Way, way up at the northern edge of the Galilee, I stood there looking at Lebanon. Hostile now, with the historic Lebanese at the mercy of the deeply entrenched Hezbollah hordes. Sad that, looking at a once peaceful, prosperous country overrun with terrorists, who boast, get this, that they have “100,000 rockets.” The boast of modern barbaric.
Yes, it was sunny and beautiful, and the war toys of those primitives remained in their storehouses. Good. I was in Metullah to see rare fritillary butterflies. Saw none in Metullah, and left there to visit Iron Falls, a park just outside the town.
Drove the few minutes to Iron Falls. Parked and worked the trails and agricultural field edges. I can’t say that I saw much to get excited about. The falls were spectacular, and it is amazing to see real water falls in the arid Middle East. Mt. Hermon did still have some snow cover, and the Galilee and Golan were awash in the product of the slow melt on Hermon.
4% discouraged, I headed to my Hertz rental car in the parking lot.
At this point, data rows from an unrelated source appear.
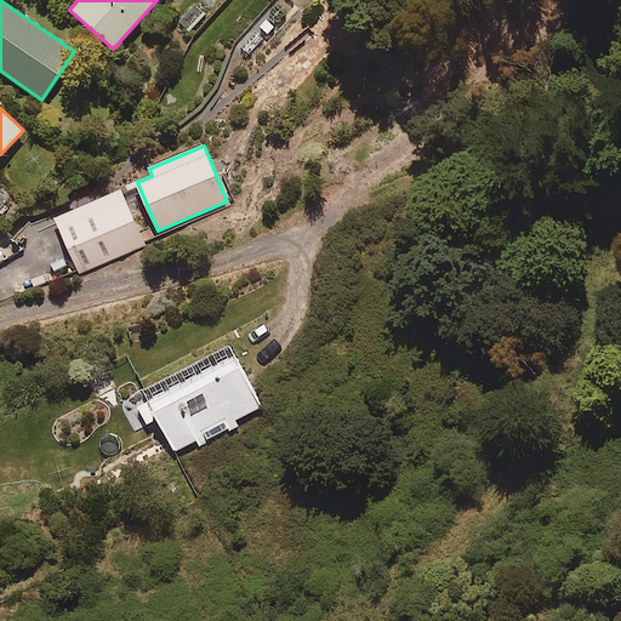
[(120,189),(55,217),(79,273),(143,245),(120,189)]
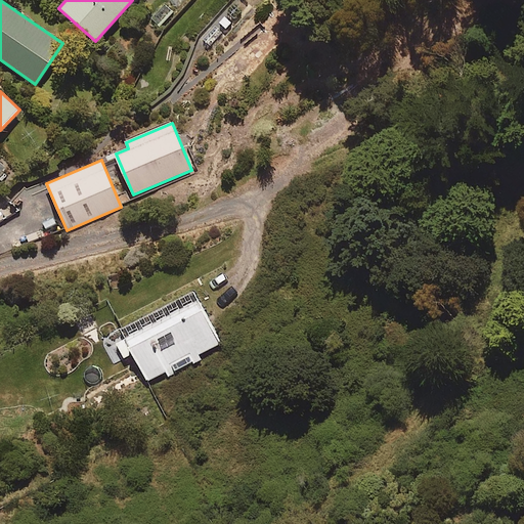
[(220,344),(193,292),(101,340),(114,363),(133,354),(146,381),(165,372),(167,376),(200,358),(198,355),(220,344)]
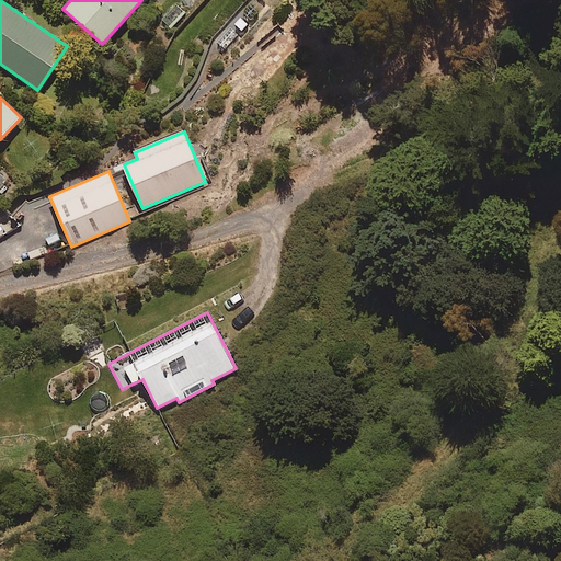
[(88,375),(80,363),(53,381),(60,392),(88,375)]
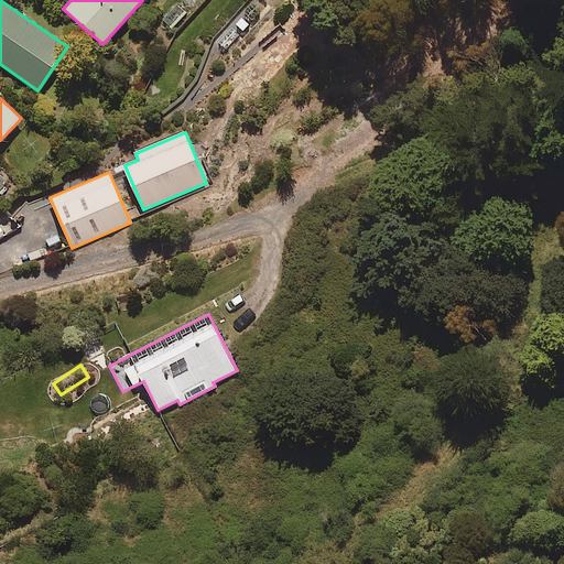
All buildings are outlined.
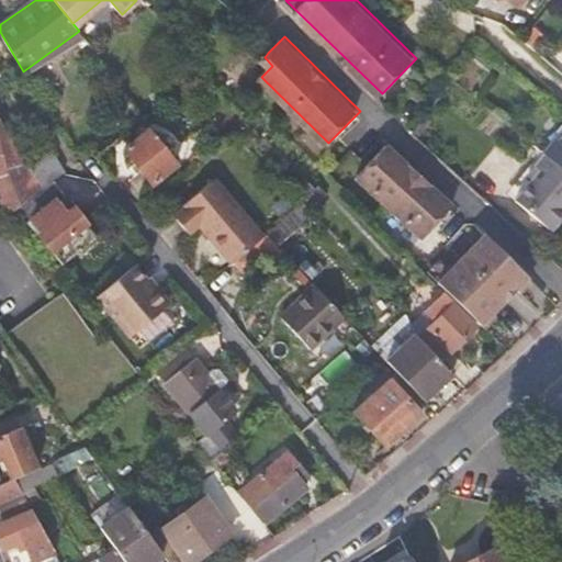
[(0,201),(6,214),(41,187),(29,167),(0,119),(0,201)]
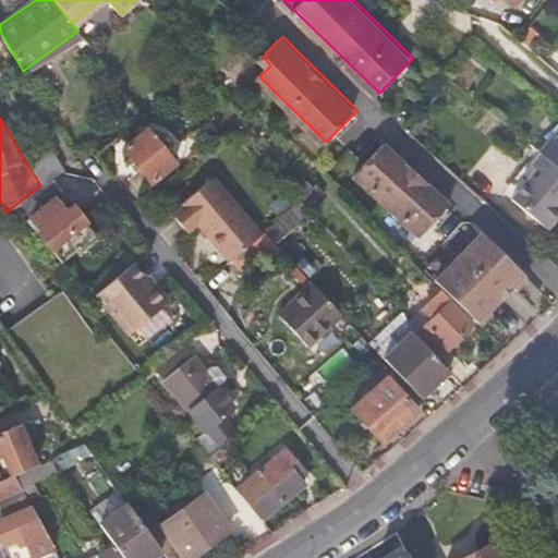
[(146,128),(123,147),(152,181),(176,161),(159,142),(164,138),(158,132),(154,136),(146,128)]
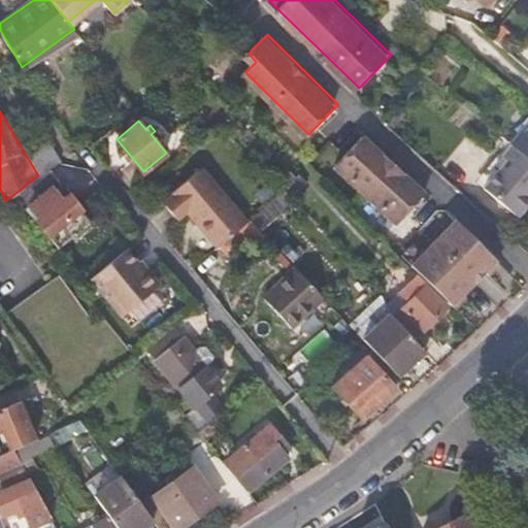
[(527,127),(526,126),(519,135),(527,142),(527,127)]
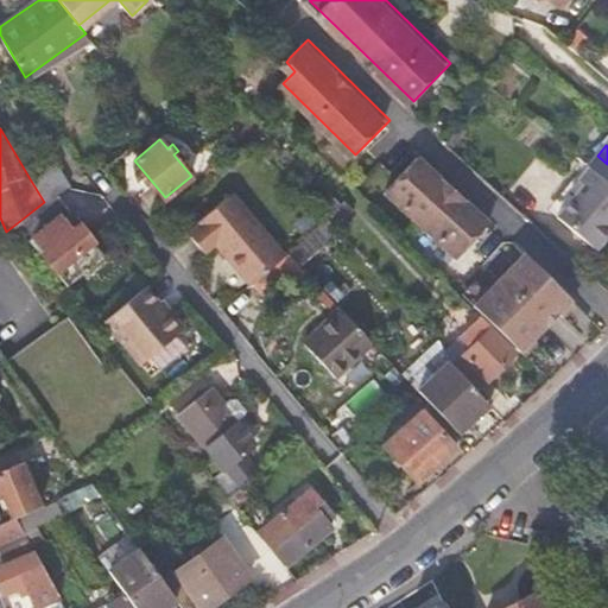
[(461,258),(494,223),(426,156),(391,189),(461,258)]
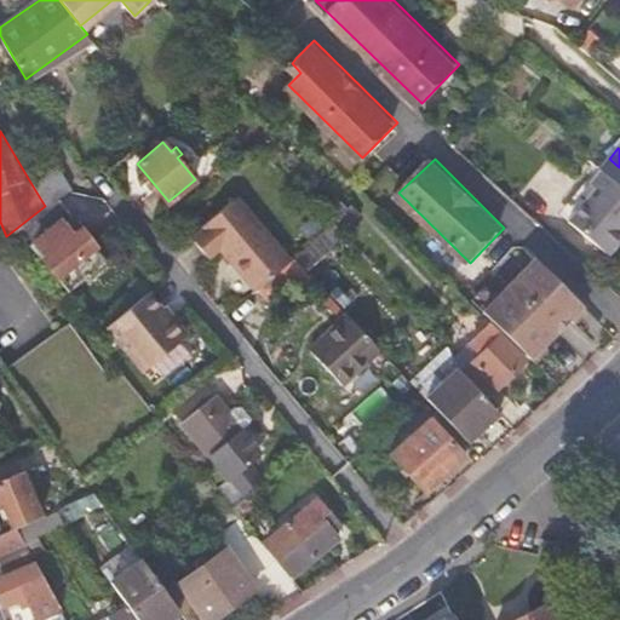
[(619,167),(609,159),(601,168),(601,170),(619,184),(619,167)]
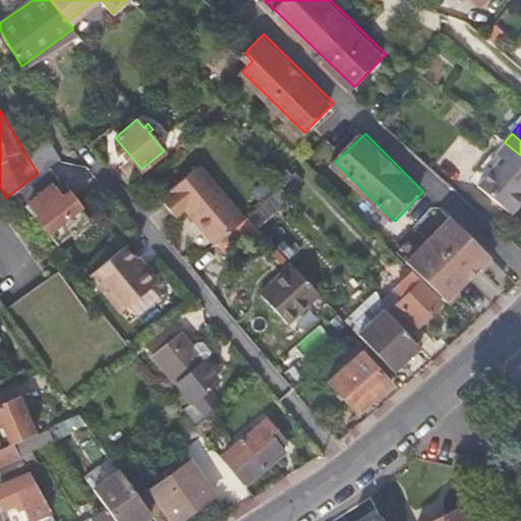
[(26,155),(38,173),(39,176),(48,168),(57,160),(59,160),(45,138),(26,155)]
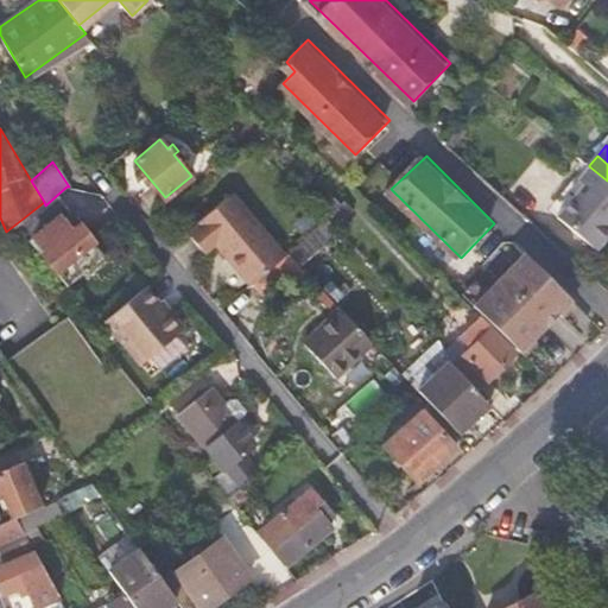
[(607,181),(589,166),(578,181),(586,187),(558,220),(602,257),(607,249),(607,181)]
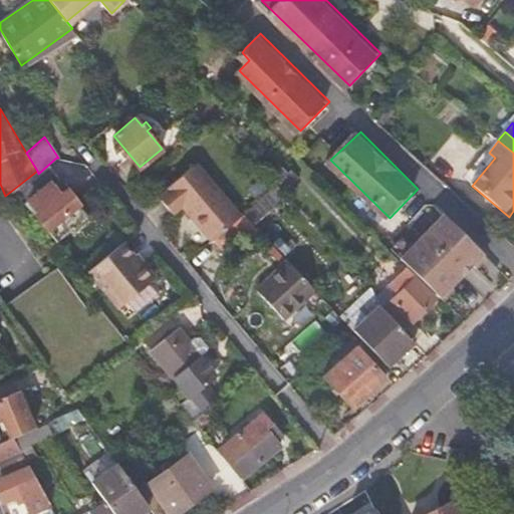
[(182,206),(211,241),(212,240),(240,216),(197,163),(168,188),(170,189),(159,198),(173,213),(182,206)]
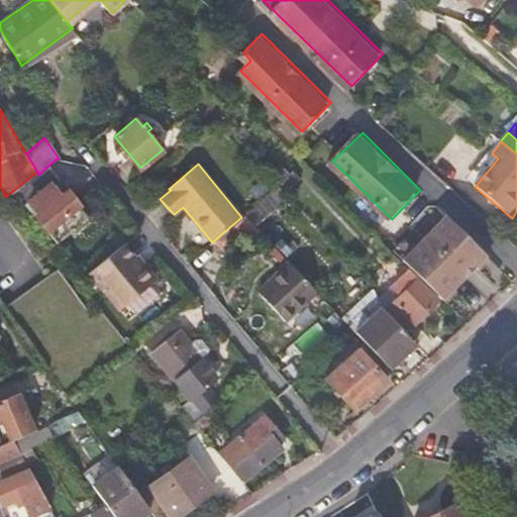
[(291,174),(284,167),(272,178),(278,185),(291,174)]
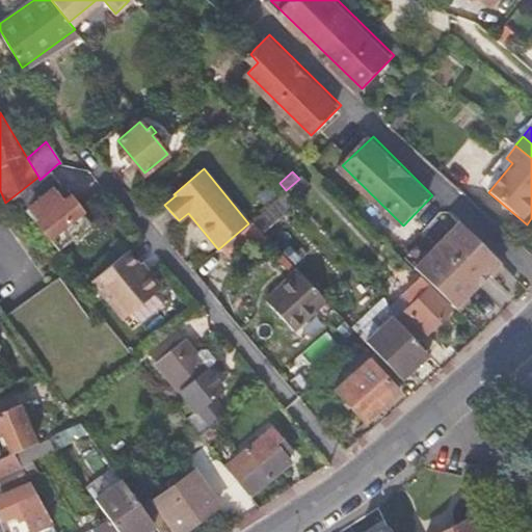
[(23,202),(21,203),(26,210),(29,207),(40,218),(36,221),(49,236),(81,210),(68,194),(60,200),(51,189),(58,183),(52,177),(50,179),(43,185),(23,202)]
Stopping at park benches that surround the lot, I took out one of my beloved Coca Loca bars, and 2 bites in, What!! I watched a sizable butterfly fly toward the picnic tables and descend down to the ground near me. Battlestations! A fritillary. Which one? One of the rare, protected species of frits? Would this day’s jaunt be a home run and a major success?
I slowly left my bench, protected my Coca Loca’s last couple of bites, and robotically approached the fritillary. It stayed at its spot. I carefully went knee down. The butterfly tolerated that. I shot Fuji ASA 50 slide film exposure after exposure. Some 13 or so exposures later, my heroic fritillary butterfly took off, as a rocket, and was gone.
Is this one of the protected, rare fritillaries found only in the northern Galilee and Golan? I am working to determine that!